Фредамбер неодобрительно, а вместе с тем и ехидно поглядел на своего шефа.
— Но купец второй гильдии Николай Ласточкин связан с большевистским подпольем.
Риггс насторожился.
— Что вы хотите этим сказать, мистер?
— «Николай» — это кличка главного руководителя одесского большевистского подполья.
Риггс свистнул.
Минуту он с искренним восхищением глядел на своего агента. Потом сквозь восхищение промелькнула искра зависти. Наконец, все эти переживания сменило выражение недоверия.
— Разве мало Николаев на свете?
— Да будет вам известно, сэр, что, по сведениям контрразведки, полное имя руководителя большевистского подполья — Николай Ласточкин. Судите сами — может ли быть такое совпадение, чтобы в большевистском подполье было два Николая Ласточкина?
— Нет, — авторитетно подтвердил Риггс, — в подполье это невозможно, подпольщики никогда не дублируют кличек. Это, безусловно, настоящий Ласточкин.

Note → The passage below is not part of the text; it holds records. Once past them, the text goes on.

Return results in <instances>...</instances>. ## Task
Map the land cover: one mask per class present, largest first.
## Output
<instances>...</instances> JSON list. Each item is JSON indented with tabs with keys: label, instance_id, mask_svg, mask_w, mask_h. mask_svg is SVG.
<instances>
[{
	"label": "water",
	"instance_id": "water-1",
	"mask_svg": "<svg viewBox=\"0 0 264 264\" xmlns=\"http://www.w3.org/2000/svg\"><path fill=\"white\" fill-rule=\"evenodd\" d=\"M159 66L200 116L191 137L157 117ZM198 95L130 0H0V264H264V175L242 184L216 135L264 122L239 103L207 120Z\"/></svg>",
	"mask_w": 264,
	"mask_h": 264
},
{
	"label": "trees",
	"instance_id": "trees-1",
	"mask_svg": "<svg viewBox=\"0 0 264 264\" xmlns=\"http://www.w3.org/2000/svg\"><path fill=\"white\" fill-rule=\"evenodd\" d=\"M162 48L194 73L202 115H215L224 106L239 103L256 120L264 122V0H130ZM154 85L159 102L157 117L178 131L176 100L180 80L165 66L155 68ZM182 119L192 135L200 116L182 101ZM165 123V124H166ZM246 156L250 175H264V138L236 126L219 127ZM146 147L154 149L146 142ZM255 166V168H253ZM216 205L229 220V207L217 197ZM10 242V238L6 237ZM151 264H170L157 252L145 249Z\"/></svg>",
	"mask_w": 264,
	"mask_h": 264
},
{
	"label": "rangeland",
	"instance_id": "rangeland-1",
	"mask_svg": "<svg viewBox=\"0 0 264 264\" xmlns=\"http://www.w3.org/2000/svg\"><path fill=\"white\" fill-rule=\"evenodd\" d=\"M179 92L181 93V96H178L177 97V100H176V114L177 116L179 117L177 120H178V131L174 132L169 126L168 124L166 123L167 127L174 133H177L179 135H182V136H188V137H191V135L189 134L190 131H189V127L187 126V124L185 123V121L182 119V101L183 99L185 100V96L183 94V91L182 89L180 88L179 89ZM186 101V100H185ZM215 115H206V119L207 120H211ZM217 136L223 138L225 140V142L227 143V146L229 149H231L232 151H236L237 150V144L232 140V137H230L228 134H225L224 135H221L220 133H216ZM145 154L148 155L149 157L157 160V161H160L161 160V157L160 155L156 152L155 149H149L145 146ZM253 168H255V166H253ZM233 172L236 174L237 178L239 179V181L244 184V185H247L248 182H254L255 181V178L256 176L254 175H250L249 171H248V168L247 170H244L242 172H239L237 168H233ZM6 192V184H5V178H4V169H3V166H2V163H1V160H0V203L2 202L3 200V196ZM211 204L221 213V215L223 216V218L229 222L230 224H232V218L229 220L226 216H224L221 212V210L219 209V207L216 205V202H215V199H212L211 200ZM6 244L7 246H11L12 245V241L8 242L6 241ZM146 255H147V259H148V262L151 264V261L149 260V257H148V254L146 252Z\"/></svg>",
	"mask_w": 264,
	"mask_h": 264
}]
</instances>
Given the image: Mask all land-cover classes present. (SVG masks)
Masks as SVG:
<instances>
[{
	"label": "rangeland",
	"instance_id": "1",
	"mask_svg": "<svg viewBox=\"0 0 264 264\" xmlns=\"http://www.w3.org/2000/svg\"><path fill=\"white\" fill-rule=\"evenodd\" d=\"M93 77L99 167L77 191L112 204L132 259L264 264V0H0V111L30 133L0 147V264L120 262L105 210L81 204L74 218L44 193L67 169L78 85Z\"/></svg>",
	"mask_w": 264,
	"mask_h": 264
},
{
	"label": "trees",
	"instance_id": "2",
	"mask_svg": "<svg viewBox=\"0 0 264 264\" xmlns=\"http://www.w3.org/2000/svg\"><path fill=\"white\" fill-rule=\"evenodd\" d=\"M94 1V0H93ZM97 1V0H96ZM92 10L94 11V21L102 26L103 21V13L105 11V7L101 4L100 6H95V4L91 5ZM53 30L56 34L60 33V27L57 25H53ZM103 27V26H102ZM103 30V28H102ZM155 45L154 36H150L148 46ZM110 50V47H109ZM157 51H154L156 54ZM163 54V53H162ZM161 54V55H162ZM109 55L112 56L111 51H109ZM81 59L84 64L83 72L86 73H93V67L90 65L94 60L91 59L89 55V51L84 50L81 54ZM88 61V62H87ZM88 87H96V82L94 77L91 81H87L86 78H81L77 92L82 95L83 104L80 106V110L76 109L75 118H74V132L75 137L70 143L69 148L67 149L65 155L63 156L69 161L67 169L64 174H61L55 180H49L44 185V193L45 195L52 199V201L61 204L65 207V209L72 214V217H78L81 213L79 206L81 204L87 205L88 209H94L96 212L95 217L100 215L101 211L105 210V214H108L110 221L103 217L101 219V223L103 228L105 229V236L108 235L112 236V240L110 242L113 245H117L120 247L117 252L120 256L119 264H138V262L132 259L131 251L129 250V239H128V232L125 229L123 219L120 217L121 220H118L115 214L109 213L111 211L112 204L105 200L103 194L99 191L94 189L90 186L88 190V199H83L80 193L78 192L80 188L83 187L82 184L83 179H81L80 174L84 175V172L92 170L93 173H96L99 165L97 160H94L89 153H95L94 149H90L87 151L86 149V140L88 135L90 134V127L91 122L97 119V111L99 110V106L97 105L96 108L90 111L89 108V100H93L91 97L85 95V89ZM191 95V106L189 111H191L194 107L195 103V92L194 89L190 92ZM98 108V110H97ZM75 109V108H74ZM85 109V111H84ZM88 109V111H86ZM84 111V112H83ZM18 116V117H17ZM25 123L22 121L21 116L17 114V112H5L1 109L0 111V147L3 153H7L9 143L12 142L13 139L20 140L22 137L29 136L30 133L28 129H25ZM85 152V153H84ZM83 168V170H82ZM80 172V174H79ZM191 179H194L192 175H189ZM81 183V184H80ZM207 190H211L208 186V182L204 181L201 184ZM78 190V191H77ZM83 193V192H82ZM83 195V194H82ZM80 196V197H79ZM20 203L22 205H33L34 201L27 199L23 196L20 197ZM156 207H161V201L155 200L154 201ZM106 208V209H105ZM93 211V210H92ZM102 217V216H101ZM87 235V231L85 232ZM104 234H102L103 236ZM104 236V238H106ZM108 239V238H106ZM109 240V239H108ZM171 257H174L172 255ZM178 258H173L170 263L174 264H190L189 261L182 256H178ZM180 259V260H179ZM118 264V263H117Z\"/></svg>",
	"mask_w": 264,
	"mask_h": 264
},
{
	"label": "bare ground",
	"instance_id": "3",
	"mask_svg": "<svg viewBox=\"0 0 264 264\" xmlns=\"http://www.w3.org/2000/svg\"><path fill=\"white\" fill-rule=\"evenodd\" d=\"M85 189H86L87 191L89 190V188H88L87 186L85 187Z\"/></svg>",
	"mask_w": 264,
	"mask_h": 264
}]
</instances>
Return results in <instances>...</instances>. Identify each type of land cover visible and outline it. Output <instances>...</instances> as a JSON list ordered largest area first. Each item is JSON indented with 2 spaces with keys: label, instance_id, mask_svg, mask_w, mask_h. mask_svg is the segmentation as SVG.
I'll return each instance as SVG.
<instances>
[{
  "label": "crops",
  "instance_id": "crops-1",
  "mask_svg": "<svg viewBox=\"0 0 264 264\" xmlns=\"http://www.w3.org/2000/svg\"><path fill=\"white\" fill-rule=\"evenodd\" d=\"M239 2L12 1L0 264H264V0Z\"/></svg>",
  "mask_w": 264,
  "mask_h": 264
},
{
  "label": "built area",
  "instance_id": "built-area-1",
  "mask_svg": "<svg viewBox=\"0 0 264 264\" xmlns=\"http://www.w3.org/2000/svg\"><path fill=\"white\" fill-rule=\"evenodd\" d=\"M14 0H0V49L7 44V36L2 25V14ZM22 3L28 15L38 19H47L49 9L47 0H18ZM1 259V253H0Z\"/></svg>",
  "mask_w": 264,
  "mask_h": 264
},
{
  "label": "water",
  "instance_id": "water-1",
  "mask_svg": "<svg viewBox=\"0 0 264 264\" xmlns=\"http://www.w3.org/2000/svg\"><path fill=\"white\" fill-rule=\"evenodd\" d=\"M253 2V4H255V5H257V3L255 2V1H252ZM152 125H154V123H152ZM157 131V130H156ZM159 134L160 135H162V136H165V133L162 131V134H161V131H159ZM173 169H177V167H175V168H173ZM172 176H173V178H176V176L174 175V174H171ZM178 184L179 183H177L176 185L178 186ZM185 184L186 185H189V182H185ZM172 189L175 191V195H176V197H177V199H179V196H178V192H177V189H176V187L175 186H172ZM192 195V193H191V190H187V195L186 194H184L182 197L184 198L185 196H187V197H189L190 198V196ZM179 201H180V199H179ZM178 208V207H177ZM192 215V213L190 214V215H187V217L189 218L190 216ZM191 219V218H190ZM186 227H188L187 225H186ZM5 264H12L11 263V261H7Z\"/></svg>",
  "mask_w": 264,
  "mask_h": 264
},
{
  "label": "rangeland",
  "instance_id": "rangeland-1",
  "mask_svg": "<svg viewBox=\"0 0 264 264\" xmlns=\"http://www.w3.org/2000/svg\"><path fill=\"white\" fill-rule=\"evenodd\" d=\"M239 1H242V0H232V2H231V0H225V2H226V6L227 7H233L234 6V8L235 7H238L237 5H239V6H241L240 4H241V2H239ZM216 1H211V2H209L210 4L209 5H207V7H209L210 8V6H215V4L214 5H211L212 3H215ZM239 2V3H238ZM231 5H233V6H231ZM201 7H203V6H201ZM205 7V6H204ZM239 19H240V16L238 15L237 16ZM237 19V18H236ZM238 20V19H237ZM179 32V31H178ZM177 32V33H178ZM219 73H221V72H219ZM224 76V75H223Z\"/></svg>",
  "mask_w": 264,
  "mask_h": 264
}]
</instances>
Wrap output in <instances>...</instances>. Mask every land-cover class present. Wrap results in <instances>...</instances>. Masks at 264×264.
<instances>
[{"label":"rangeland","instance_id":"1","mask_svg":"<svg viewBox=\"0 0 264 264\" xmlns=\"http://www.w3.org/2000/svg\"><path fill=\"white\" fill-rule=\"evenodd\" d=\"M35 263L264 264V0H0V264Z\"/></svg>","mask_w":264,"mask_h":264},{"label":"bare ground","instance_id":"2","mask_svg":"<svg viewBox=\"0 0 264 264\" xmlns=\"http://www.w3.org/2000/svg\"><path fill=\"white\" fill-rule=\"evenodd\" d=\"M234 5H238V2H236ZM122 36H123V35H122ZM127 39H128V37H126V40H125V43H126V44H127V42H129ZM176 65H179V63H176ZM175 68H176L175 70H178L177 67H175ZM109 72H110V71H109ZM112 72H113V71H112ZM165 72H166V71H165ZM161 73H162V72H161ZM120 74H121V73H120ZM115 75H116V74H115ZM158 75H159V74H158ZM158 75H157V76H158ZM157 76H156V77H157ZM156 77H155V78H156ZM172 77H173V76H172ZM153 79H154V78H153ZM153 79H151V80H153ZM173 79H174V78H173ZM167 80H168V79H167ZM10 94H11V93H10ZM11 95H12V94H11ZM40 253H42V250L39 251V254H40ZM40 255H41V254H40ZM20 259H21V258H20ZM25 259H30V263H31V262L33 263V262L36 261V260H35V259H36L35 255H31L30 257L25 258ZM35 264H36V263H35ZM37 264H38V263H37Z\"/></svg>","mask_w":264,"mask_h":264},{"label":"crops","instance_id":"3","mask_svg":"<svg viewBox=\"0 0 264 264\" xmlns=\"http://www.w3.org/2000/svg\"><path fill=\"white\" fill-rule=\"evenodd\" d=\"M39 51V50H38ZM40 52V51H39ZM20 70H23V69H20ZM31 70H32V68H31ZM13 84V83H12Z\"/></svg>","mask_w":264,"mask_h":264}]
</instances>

После этого наступила пауза. Фредамбер тоже налил себе сода-виски, несмотря на то, что сода и была вредна для его желудка. Риггс чокнулся с ним. Оба они были в эту минуту взволнованы.
Выпив и несколько успокоившись, Риггс спросил:
— Сколько?
— Двести тысяч.
Риггс ворчливо огрызнулся:
— Голову Котовского мы оценили только в пятьдесят тысяч.
Риггс был скуп.
Фредамбер возразил:
— Но Котовский — только один из большевистских вожаков, а Ласточкин — главный руководитель.
Это было существенное замечание.
Риггс молчал. Он раздумывал, конечно, не о деньгах; деньги были не его собственные, а из кассы Эф-Би-Ай. К тому же, как настоящий американский бизнесмен, Риггс хорошо понимал, что деньги в кассе ржавеют, а в обороте начинают блестеть, принося дивиденды. Дивиденды для агента американской разведки неплохие: сам руководитель большевистского подполья! Риггс раздумывал над другим: как бы оттереть от этого дела Фредамбера, чтобы все дивиденды — и слава разведчика и денежное вознаграждение за удачную операцию — достались только ему?
Фредамбер тоже молчал. Ом молчал потому, что сам испугался своего предложения. Ведь Мишка Япончик требовал за помощь в поимке Ласточкина только сто тысяч, а двести — это уж Фредамбер сам набил цену перед Риггсом, чтобы компенсировать хотя бы частично свои потери на Мишке Япончике.
— Что ж, — наконец, провозгласил Риггс, — я согласен.